Page extract ::
+ + + + +

After exploring some blogs articles and examples, I have an impression that FSI is more "complete" since it starts from the lower level-- the properties of the solid and the fluid, with moving mesh in general. So it can handle all kinds of fluid structure interaction problems, including the ones in which the sturcture vibrates in fairly high frequency (~kHz). As long as the time step is small enough (1/nth of a period of the vibration), FSI time depent solver should be able to find all the behavior of this system, including dampling. The only practical problem is that it can be expensive and be even inpractical for very high frequency vibration, and must be carefully setup when dealing with fast changing conditions, like shocks.
Thermoviscous acoustics and structure coupling, howerer, is a weaker solution compared to the FSI one, as it doesn't have moving mesh. So, it can't handle motions or vibrations with large amplitude. But it is more efficient than FSI for vibration scenarios, as long as the vibration amplitude is not large enough. This case condisers both added mass due to the fliud to the structure and the thermal damping due to the fliud.

+ + + + +

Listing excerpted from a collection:

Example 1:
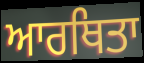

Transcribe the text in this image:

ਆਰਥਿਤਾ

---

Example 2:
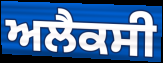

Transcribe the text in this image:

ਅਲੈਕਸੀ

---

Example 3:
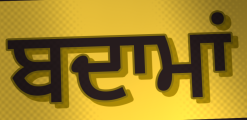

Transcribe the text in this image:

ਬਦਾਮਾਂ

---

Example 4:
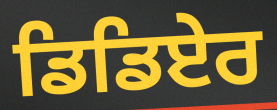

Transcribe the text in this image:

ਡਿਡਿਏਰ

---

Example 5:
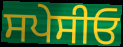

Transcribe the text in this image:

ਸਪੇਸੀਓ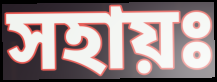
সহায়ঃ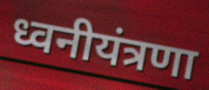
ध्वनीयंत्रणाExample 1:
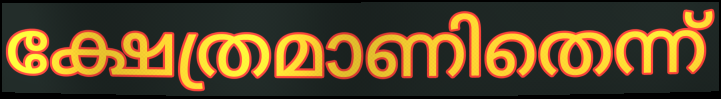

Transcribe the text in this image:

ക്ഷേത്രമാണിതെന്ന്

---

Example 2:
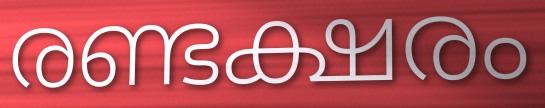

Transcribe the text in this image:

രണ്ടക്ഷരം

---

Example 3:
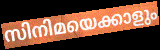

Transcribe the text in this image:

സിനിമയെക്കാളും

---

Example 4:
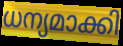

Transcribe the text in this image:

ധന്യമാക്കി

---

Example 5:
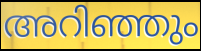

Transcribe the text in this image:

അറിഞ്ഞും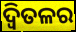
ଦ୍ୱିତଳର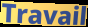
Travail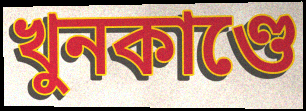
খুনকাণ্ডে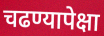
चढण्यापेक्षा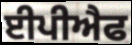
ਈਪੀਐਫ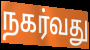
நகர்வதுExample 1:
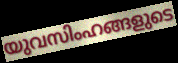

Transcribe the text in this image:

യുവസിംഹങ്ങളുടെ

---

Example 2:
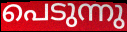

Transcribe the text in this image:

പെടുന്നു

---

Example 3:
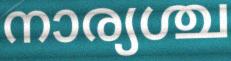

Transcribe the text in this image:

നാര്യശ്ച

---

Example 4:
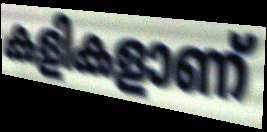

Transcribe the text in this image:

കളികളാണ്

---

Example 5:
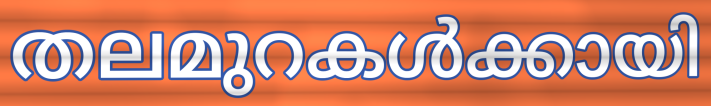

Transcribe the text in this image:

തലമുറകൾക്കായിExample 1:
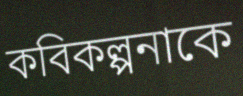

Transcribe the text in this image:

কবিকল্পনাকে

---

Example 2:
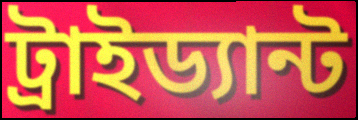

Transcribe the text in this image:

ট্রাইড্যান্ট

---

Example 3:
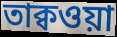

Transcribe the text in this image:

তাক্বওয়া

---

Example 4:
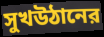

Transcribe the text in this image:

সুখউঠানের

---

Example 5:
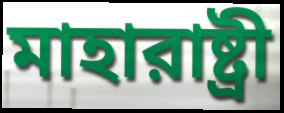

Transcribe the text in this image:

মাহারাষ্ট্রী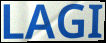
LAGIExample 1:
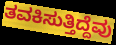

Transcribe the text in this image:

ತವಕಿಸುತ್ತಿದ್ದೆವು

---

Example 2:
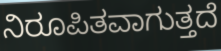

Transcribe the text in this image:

+ + + + +

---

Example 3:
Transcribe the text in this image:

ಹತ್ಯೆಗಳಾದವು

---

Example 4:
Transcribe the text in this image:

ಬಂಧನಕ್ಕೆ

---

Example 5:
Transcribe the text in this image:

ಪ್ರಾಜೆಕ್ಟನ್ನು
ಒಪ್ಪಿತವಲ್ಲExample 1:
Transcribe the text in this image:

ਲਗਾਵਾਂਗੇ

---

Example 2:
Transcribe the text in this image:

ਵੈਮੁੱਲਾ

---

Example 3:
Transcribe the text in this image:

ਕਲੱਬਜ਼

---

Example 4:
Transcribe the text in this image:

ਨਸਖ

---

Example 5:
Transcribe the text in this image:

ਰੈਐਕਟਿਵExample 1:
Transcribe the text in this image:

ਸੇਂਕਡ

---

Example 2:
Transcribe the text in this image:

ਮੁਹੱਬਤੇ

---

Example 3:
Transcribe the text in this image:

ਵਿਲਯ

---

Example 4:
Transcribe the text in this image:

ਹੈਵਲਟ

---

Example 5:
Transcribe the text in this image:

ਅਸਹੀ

+ + + + +

Written request ::
Retype the passage comparing FSI with thermoviscous acoustics and structure coupling in full, keeping every word, spelling, and punctuation mark unchanged.

Written answer ::
After exploring some blogs articles and examples, I have an impression that FSI is more "complete" since it starts from the lower level-- the properties of the solid and the fluid, with moving mesh in general. So it can handle all kinds of fluid structure interaction problems, including the ones in which the sturcture vibrates in fairly high frequency (~kHz). As long as the time step is small enough (1/nth of a period of the vibration), FSI time depent solver should be able to find all the behavior of this system, including dampling. The only practical problem is that it can be expensive and be even inpractical for very high frequency vibration, and must be carefully setup when dealing with fast changing conditions, like shocks.
Thermoviscous acoustics and structure coupling, howerer, is a weaker solution compared to the FSI one, as it doesn't have moving mesh. So, it can't handle motions or vibrations with large amplitude. But it is more efficient than FSI for vibration scenarios, as long as the vibration amplitude is not large enough. This case condisers both added mass due to the fliud to the structure and the thermal damping due to the fliud.